According to the most recent analysis by the Education Data Initiative, Black college graduates carry an average of nearly $53,000 in student loan debt — about $25,000 more on average than their white counterparts — and pay an average of $386 per month. Their white peers pay $349, but data shows white college graduates have seven times the amount of wealth of Black college graduates.
Black women, the most educated demographic in the U.S., are also the most indebted. They leave school with roughly $41,500 in loans for their bachelor’s degree and more than $58,000 for a graduate diploma — all while earning less than their peers in a job market steeped in racism and sexism.
“Systemic inequities in income, employment, and wealth accumulation already place [Black women] at a financial disadvantage,” Mays says, adding that Trump’s strong-arm collection tactics will make matters worse. “Garnishing wages further destabilizes their ability to meet basic needs, build wealth, and achieve economic security.”
Overall, Americans hold $1.77 trillion in federal student loan debt. The Biden administration managed to cancel $183.6 billion of that for 5 million Americans. President Joe Biden also tried to keep a campaign promise to cancel up to $20,000 in student debt per borrower, but the Supreme Court slapped down that plan.
The Trump administration, however, has no interest in letting people walk away from that debt: “There will not be any mass loan forgiveness,” according to a DOE statement.
Biden’s SAVE plan — his second shot at student debt relief — would’ve lowered payments based on income, but an appellate court blocked that one, too, in February. The current push to collect, says Brewington, reinstates “a policy of punishment through a Department of Education that clearly isn’t shut down when it comes to operating as a predatory bank.”
Long-Term Consequences
Folks having less spending money in their pockets will ultimately hurt the economy, Brewington says. Along with undermining economic mobility and intergenerational wealth, the Trump administration’s tactics will also likely discourage future generations of Black students from enrolling in college at all.
“The fear of being trapped in [student] debt with no way out, especially if default can lead to wage garnishment, will likely deter some students,” Mays says. For Black folks already struggling with debt, he said, the financial strain of wage garnishment “can make it harder to return to school to complete their education or pursue graduate degrees.”

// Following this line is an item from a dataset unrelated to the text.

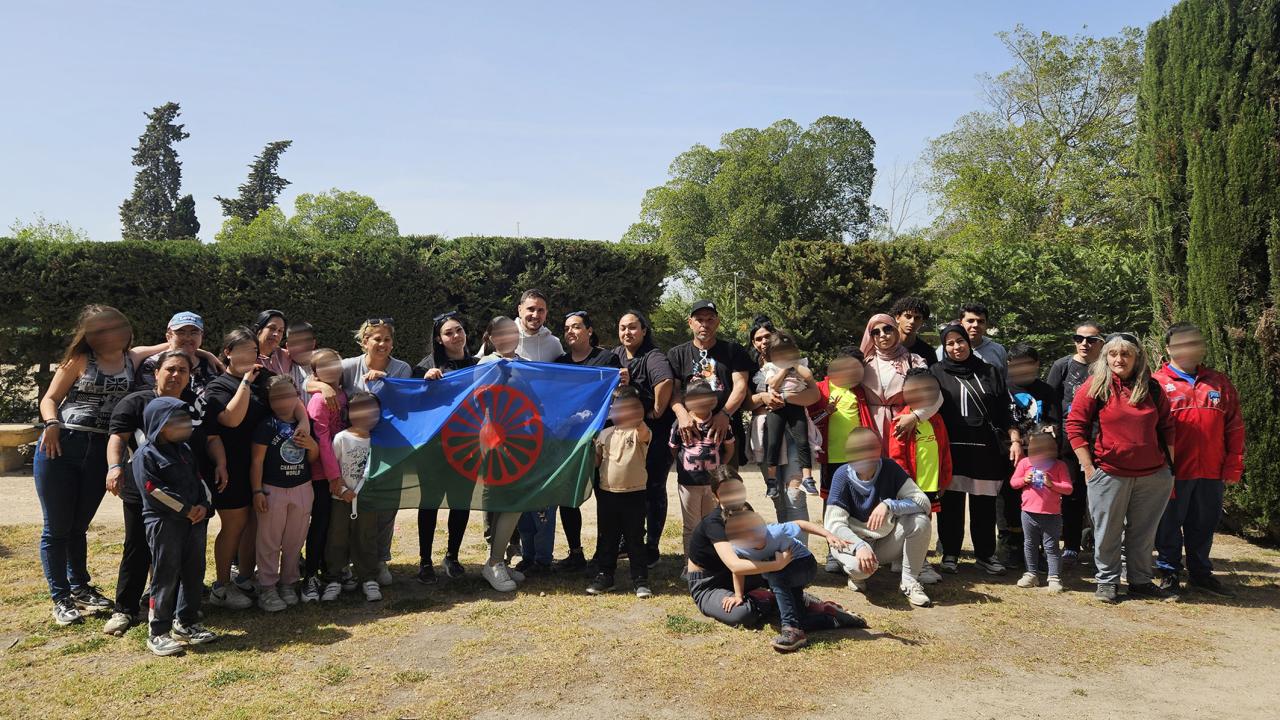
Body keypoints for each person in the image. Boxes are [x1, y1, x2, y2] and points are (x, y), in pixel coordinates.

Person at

Then there’s the stress, anxiety, and psychological strain of owing more in student loans than a year’s salary. “Student debt doesn’t just burden your wallet, it takes a toll on your mental health and stress as well,” Brewington says.
The best thing borrowers can do is get organized. – Braxton Brewington
Given the administration’s gutting of the Consumer Financial Protection Bureau, the dismantling of the Department of Education, and day-to-day tumult of Trump 2.0, Brewington worries the collections “will be chaotic for student loan borrowers.” Along with repayment options “disappearing and reappearing,” he points out that there’s no one holding loan servicers accountable.
But both Brewington and Mays agree that the answer is to challenge what’s happening.
“The best thing borrowers can do is get organized,” Brewington says. The Debt Collective encourages borrowers to organize and demand mass cancellation, better regulation of loan servicers, and a long-overdue restructuring of the system itself.
Mays at EdTrust calls on borrowers to contact their elected officials at the state and federal level, “and demand an immediate halt to these collections and real action on student debt relief, including targeted relief for Black borrowers.”